In that same show the last guy who spoke, who is an expert on the technology, basically said that the claims of economists and the geeks promoting it that this will create new jobs was bluntly, dubious, that this was not the same thing as the information age or earlier revolutions, this one was computers able to replace people in large scale, and that even things like programmers and ‘data scientists’ could become obsolete, that a machine learning system can learn to do those things, and for example if you want to design a new product, you can give the system a set of parameters and it could code and build it for you, and the ‘analyst’ specing it could be a machine as well.
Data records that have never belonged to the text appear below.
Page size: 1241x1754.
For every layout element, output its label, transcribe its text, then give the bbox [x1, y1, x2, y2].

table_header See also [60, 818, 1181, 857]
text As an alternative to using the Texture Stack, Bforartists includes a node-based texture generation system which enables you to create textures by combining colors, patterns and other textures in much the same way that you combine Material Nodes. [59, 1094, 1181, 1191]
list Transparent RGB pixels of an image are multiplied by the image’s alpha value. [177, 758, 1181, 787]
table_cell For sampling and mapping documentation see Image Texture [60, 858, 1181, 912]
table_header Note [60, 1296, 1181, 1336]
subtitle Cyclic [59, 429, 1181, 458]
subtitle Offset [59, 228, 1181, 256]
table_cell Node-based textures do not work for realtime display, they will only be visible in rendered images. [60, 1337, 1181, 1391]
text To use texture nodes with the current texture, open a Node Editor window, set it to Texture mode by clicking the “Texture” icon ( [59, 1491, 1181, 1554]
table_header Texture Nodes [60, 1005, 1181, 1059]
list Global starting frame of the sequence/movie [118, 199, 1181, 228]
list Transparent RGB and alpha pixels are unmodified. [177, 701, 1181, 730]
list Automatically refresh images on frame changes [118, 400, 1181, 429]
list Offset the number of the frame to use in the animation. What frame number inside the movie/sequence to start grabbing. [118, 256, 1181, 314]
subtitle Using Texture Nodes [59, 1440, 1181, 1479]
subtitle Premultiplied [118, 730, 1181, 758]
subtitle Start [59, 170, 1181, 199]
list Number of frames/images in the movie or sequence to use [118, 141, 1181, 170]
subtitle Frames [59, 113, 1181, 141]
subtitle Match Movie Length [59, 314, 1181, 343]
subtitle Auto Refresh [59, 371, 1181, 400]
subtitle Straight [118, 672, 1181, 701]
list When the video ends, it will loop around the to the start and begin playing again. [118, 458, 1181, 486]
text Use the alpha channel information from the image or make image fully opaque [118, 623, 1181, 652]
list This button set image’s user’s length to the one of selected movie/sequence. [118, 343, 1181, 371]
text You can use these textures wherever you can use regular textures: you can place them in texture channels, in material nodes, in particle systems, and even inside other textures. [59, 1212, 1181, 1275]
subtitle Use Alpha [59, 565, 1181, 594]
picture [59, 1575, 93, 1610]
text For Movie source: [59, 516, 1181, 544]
How far this will go and how fast no one really can predict, and no, it won’t happen tomorrow, but it likely will happen, and eventually people will wake up and realize that no matter how educated they are, how skilled, they aren’t protected. A robotic AI system could replace a surgeon or a doctor, and there are already systems build that for a limited number of illnesses and issues, can diagnose a patient faster and more precise than human doctors can.
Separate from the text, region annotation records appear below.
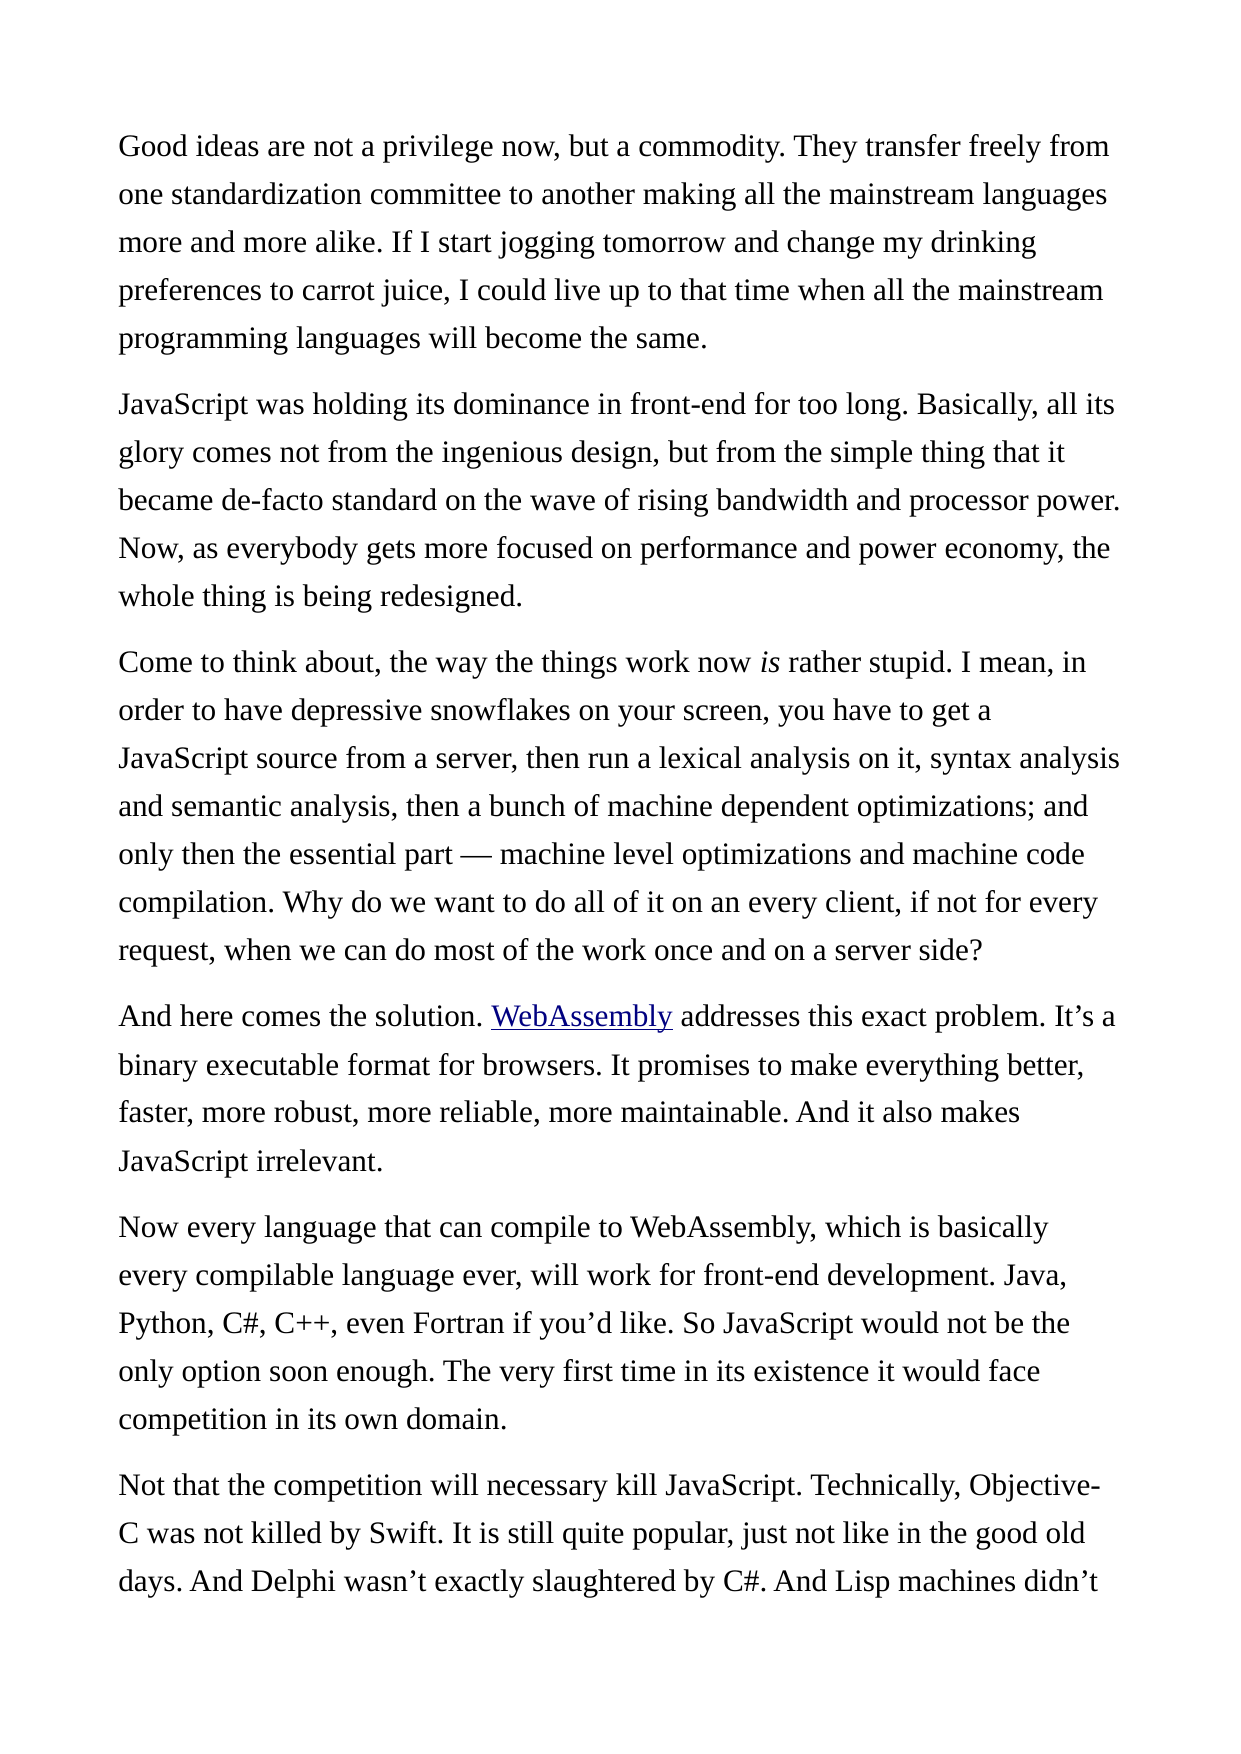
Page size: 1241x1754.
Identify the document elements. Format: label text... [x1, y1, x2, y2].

text Good ideas are not a privilege now, but a commodity. They transfer freely from one standardization committee to another making all the mainstream languages more and more alike. If I start jogging tomorrow and change my drinking preferences to carrot juice, I could live up to that time when all the mainstream programming languages will become the same. [118, 118, 1122, 358]
text And here comes the solution. WebAssembly addresses this exact problem. It’s a binary executable format for browsers. It promises to make everything better, faster, more robust, more reliable, more maintainable. And it also makes JavaScript irrelevant. [118, 988, 1122, 1181]
text JavaScript was holding its dominance in front-end for too long. Basically, all its glory comes not from the ingenious design, but from the simple thing that it became de-facto standard on the wave of rising bandwidth and processor power. Now, as everybody gets more focused on performance and power economy, the whole thing is being redesigned. [118, 376, 1122, 616]
text Not that the competition will necessary kill JavaScript. Technically, Objective-C was not killed by Swift. It is still quite popular, just not like in the good old days. And Delphi wasn’t exactly slaughtered by C#. And Lisp machines didn’t [118, 1457, 1122, 1601]
text Now every language that can compile to WebAssembly, which is basically every compilable language ever, will work for front-end development. Java, Python, C#, C++, even Fortran if you’d like. So JavaScript would not be the only option soon enough. The very first time in its existence it would face competition in its own domain. [118, 1199, 1122, 1439]
text Come to think about, the way the things work now is rather stupid. I mean, in order to have depressive snowflakes on your screen, you have to get a JavaScript source from a server, then run a lexical analysis on it, syntax analysis and semantic analysis, then a bunch of machine dependent optimizations; and only then the essential part — machine level optimizations and machine code compilation. Why do we want to do all of it on an every client, if not for every request, when we can do most of the work once and on a server side? [118, 634, 1122, 971]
Some will say this will lead to a Star Trek world, but I suspect it is going to be a bumpy ride and it will take severe dislocations before anyone decides they have to do something. In a Star Trek world things people need to live would be free or nearly free, but what happens before then? Right now the dominent economic model has been to create orders of increases in efficiency, which in turn generally boils down to cutting down the cost of labor, so with AI you have the potential to replace a wide swath of costly labor with machines, which will make efficiency experts and finance types happy, but how in the world do you maintain a demand economic model when you are basically removing those who create the demand? How do you convince those whose basic job is to create more and more with less and less labor, to increase profits, that they may, just may, have to start thinking questions like who will buy their products? And more importantly, if the system more and more benefits less and less people, how do you create an environment that replaces the feeling of worth people get from working with other things? I am cynical enough to believe that those that benefit from reduced labor the most will hang on to the current model as long as they can, and it won’t be a smooth transition. We already see this with low or semi skilled jobs that mostly have been replaced by automation or will be, which is easy to dismiss as being ‘there are always losers, like buggy whip makers’, but what about when it hits the jobs most of us do?

“There is a concept called “deep learning” where computers can learn from their experiences, and it is getting literally better day by day.”

This is not at all what deep learning is. Deep learning is a buzzword that has recently been attached to neural networks, which originated in the 70s. Neural networks were originally impractical due to limitations in data, storage, and processing speed. The era of “Big Data” has made them come back into style. Neural networks mimic our limited interpretation of how human neurons pass data. The goal of a neural network is to create a compact representation of data, and then we use that representation for other tasks (classification, recognition, etc.)

As someone who has very recently completed a doctorate in robotics, my response to these types of articles is generally “lol, no.”